Given text:

-- Begin --

# Pine Log WMA rock wall



## Glenn

Came across this very long and wide (4') in Pine Log WMA today and was curious to see if anyone has any insight on it. It started on top of a small mountain and zig zag down to a creek. 

The upper stretch was more complete and the bottom was just piles of stones.

This area is full of old mine shafts, furnaces, and homesteads, but just curious about it.



IMG_0481 by Glenn Whittington, on Flickr



IMG_0475 by Glenn Whittington, on Flickr



IMG_0484 by Glenn Whittington, on Flickr


----------



## walkinboss01

Pretty cool find.


----------



## NCHillbilly

Those are common around here. Basically where farmers spent year after year after year clearing rocks out of the fields every year after plowing, and piled them up into walls at the field border. There are lots of them from old, old to still under construction around here.

They are starting to disappear in places, though, as they are convenient sources for building rock, which brings a good price.


----------



## Dan DeBord

Rattler den.


----------



## Glenn

NCHillbilly said:


> Those are common around here. Basically where farmers spent year after year after year clearing rocks out of the fields every year after plowing, and piled them up into walls at the field border. There are lots of them from old, old to still under construction around here.

-- End --

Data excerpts
-- Begin --

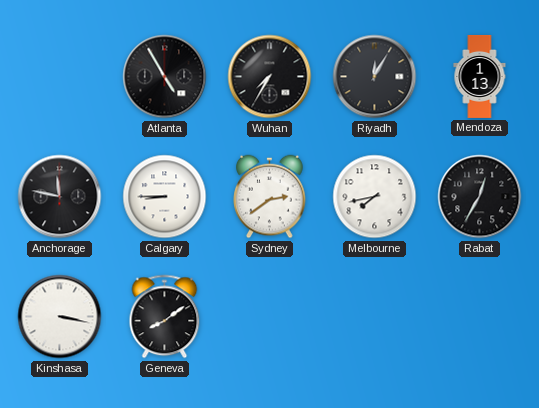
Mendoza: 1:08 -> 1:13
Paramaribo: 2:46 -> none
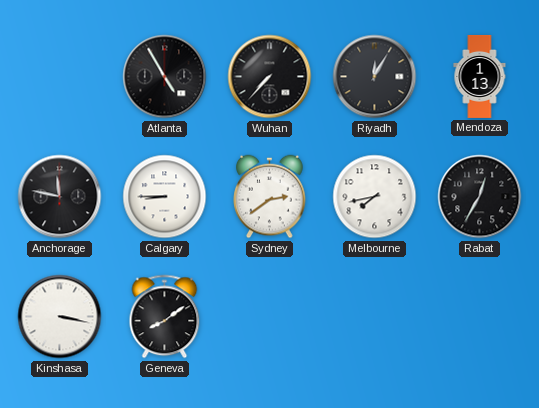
Wuhan: 7:35 -> 7:37
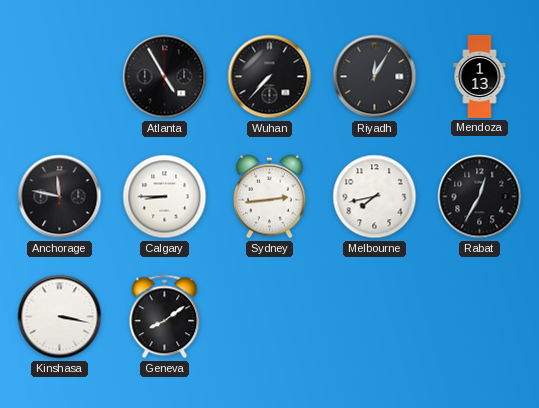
Sydney: 2:39 -> 2:44
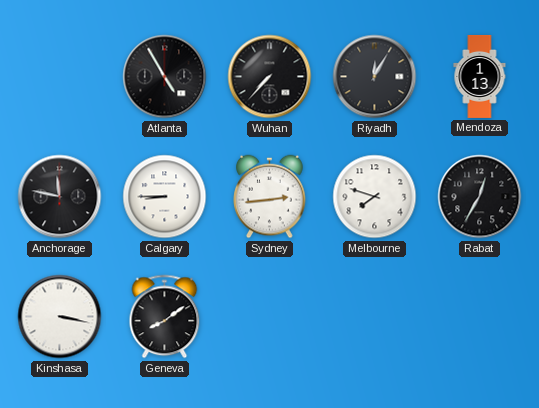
Melbourne: 7:43 -> 7:48
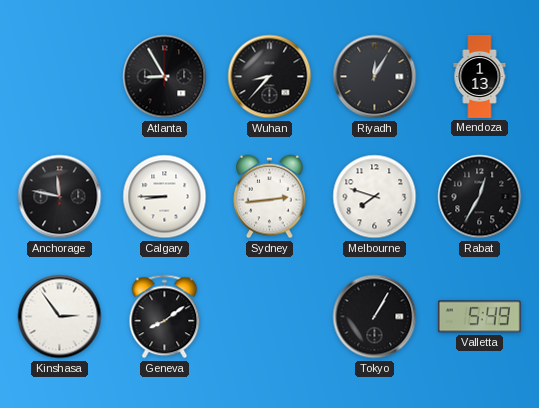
Atlanta: 4:55 -> 8:55
Wuhan: 7:37 -> 8:37
Kinshasa: 3:17 -> 2:54
Tokyo: none -> 1:05
Valletta: none -> 5:49
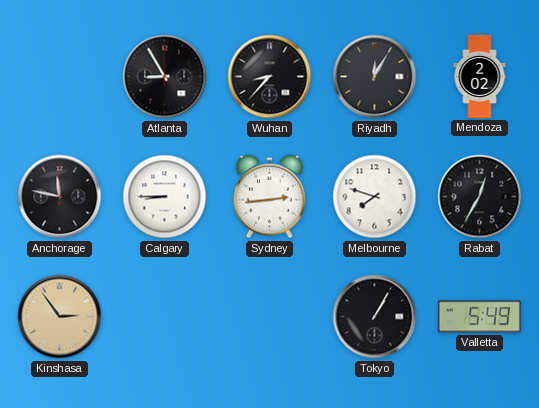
Mendoza: 1:13 -> 2:02
Kinshasa dial: white -> champagne
Geneva: 8:09 -> none
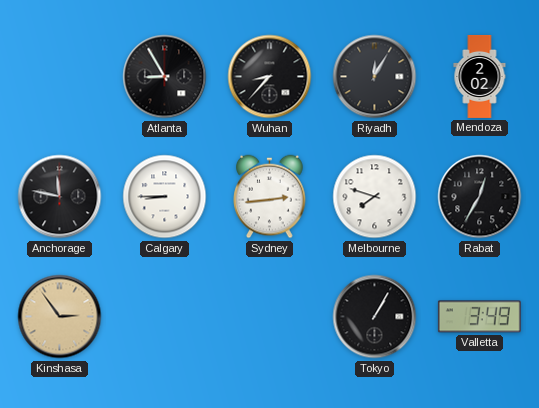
Valletta: 5:49 -> 3:49
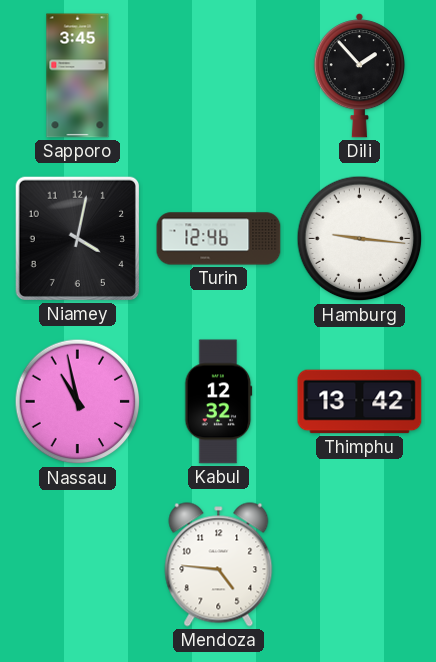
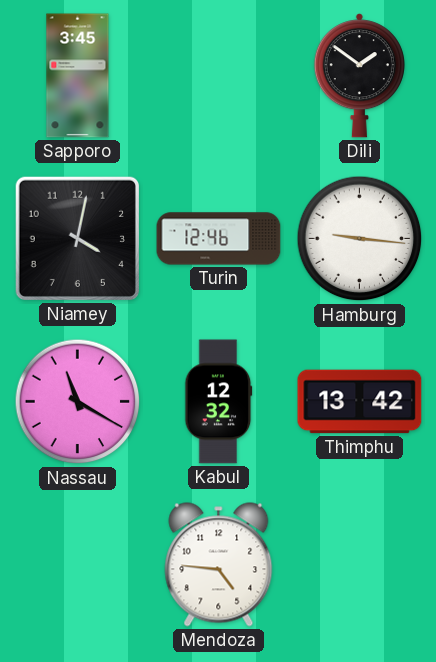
Dili: 1:53 -> 1:51
Nassau: 10:58 -> 11:20
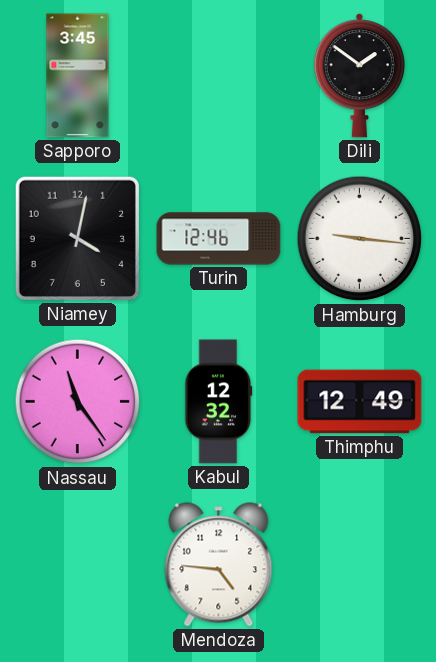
Nassau: 11:20 -> 11:24
Thimphu: 13:42 -> 12:49
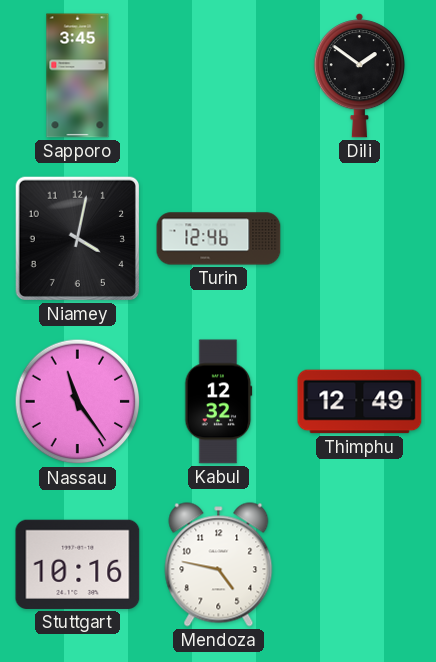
Hamburg: 9:16 -> none
Stuttgart: none -> 10:16
Mendoza: 4:46 -> 4:47
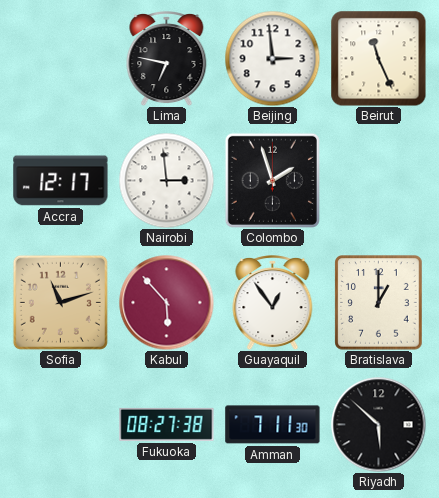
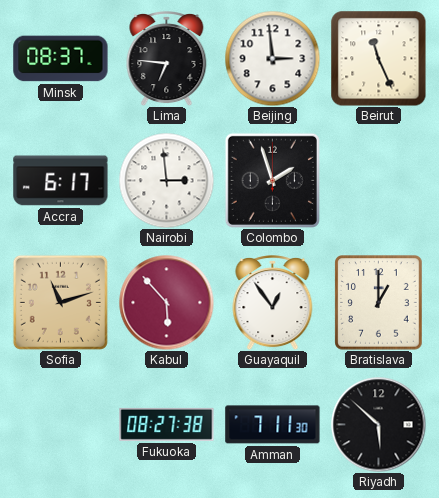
Minsk: none -> 08:37
Lima: 6:47 -> 6:46
Accra: 12:17 -> 6:17
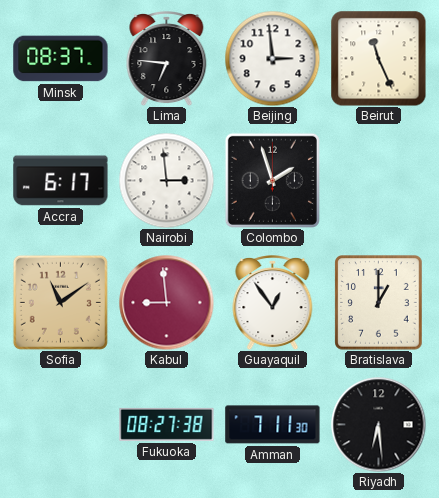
Sofia: 11:12 -> 11:09
Kabul: 5:53 -> 8:59
Riyadh: 5:52 -> 6:29
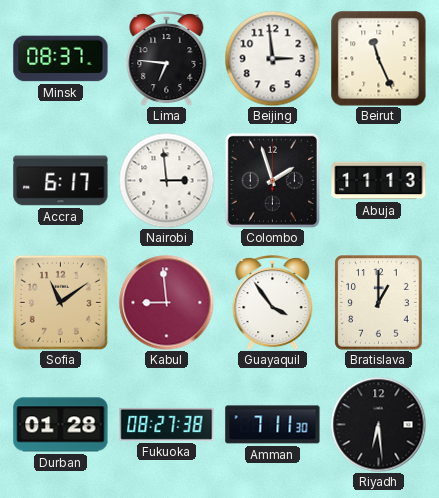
Abuja: none -> 11:13
Guayaquil: 12:54 -> 3:54
Durban: none -> 01:28
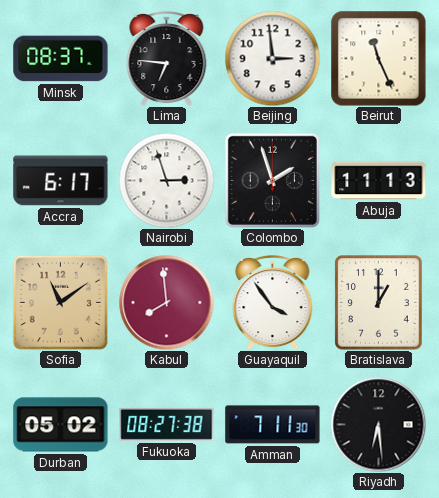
Nairobi: 2:59 -> 2:57
Kabul: 8:59 -> 7:59
Durban: 01:28 -> 05:02
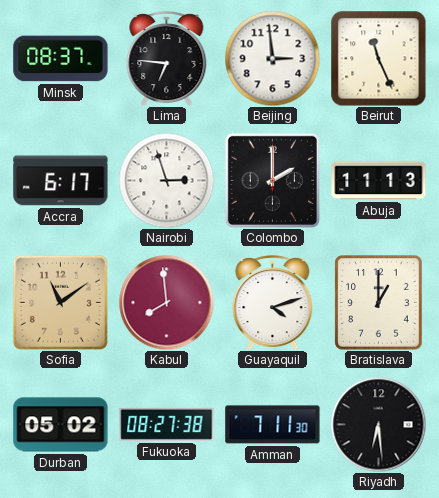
Colombo: 1:57 -> 2:00
Guayaquil: 3:54 -> 4:12
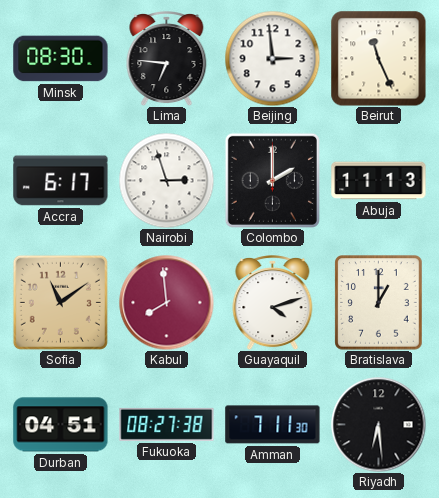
Minsk: 08:37 -> 08:30
Durban: 05:02 -> 04:51
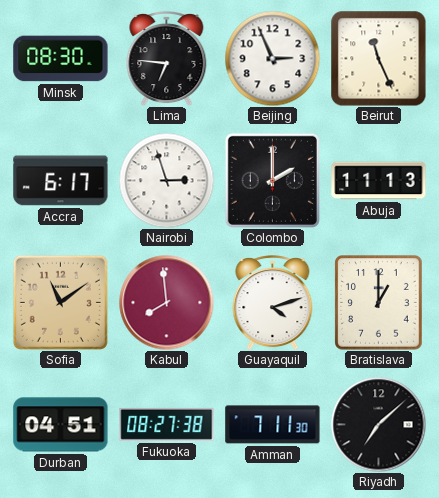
Beijing: 2:59 -> 2:56
Riyadh: 6:29 -> 7:08
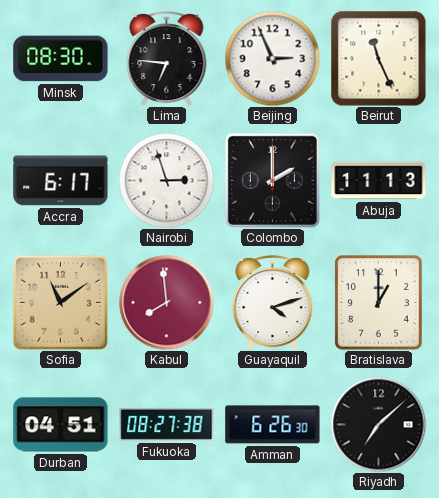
Amman: 7:11 -> 6:26
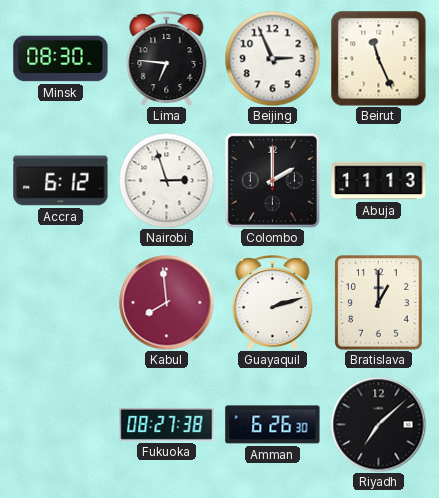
Accra: 6:17 -> 6:12
Sofia: 11:09 -> none
Guayaquil: 4:12 -> 2:12
Durban: 04:51 -> none
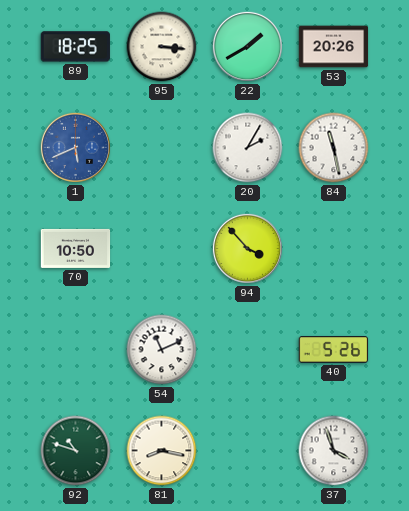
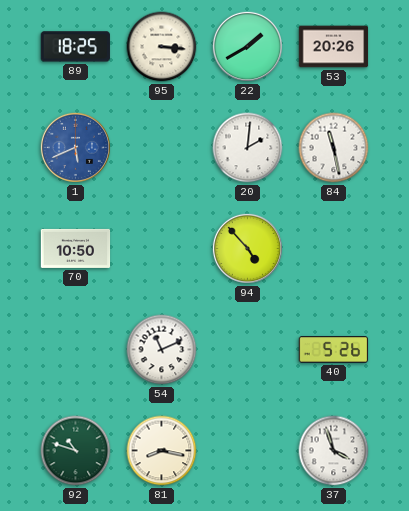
20: 2:05 -> 2:01
94: 3:53 -> 4:53
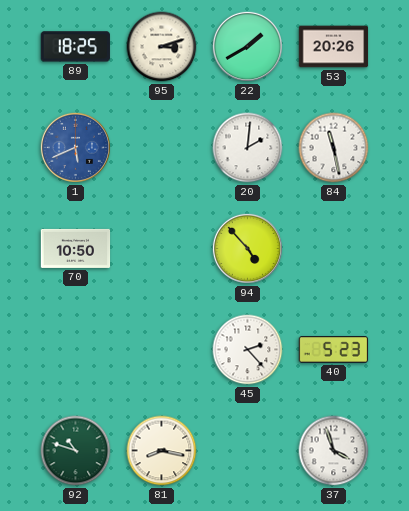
95: 3:16 -> 3:12
54: 11:11 -> none
45: none -> 2:23
40: 5:26 -> 5:23
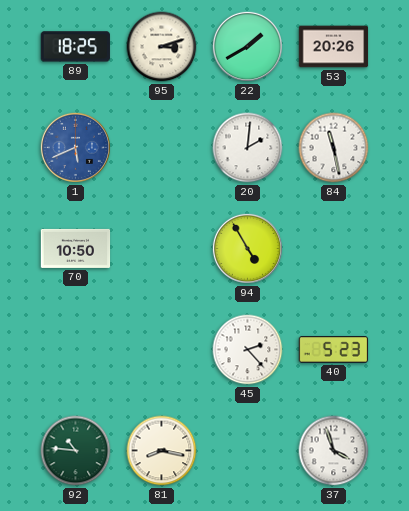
94: 4:53 -> 4:55
92: 10:48 -> 10:46
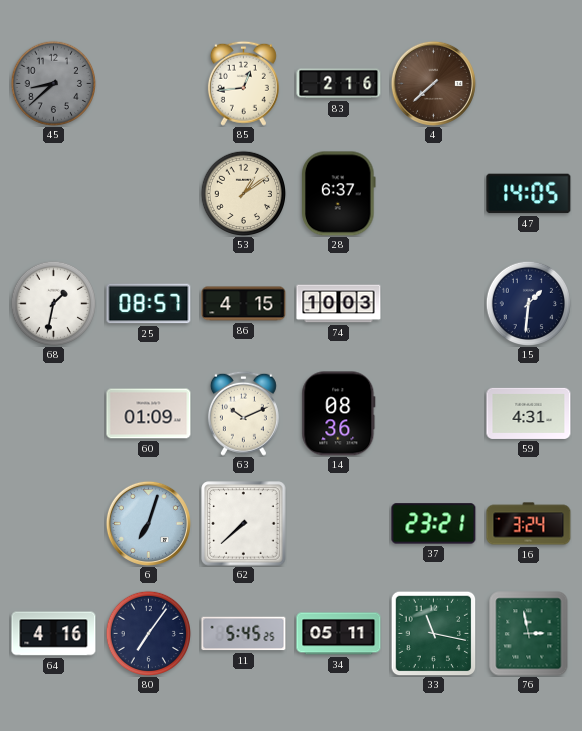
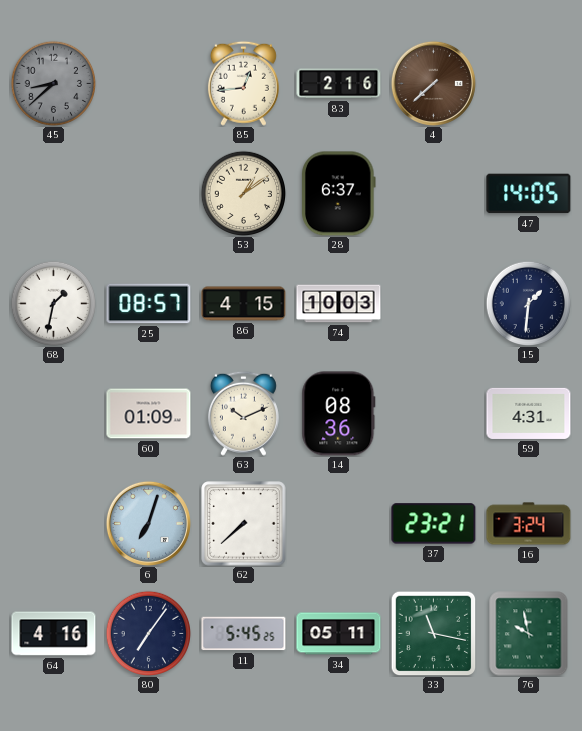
76: 2:58 -> 9:58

-- End --

Challenges:
**A)** Quote the Pine Log WMA thread word for word from "# Pine Log WMA" to "piles of stones.".
**B)** In the Pine Log WMA thread, why does NCHillbilly say such walls are starting to disappear in places?
These rows have no part in this.

Expected answers:
**A)**
# Pine Log WMA rock wall



## Glenn

Came across this very long and wide (4') in Pine Log WMA today and was curious to see if anyone has any insight on it. It started on top of a small mountain and zig zag down to a creek. 

The upper stretch was more complete and the bottom was just piles of stones.

**B)** They are convenient sources for building rock, which brings a good price.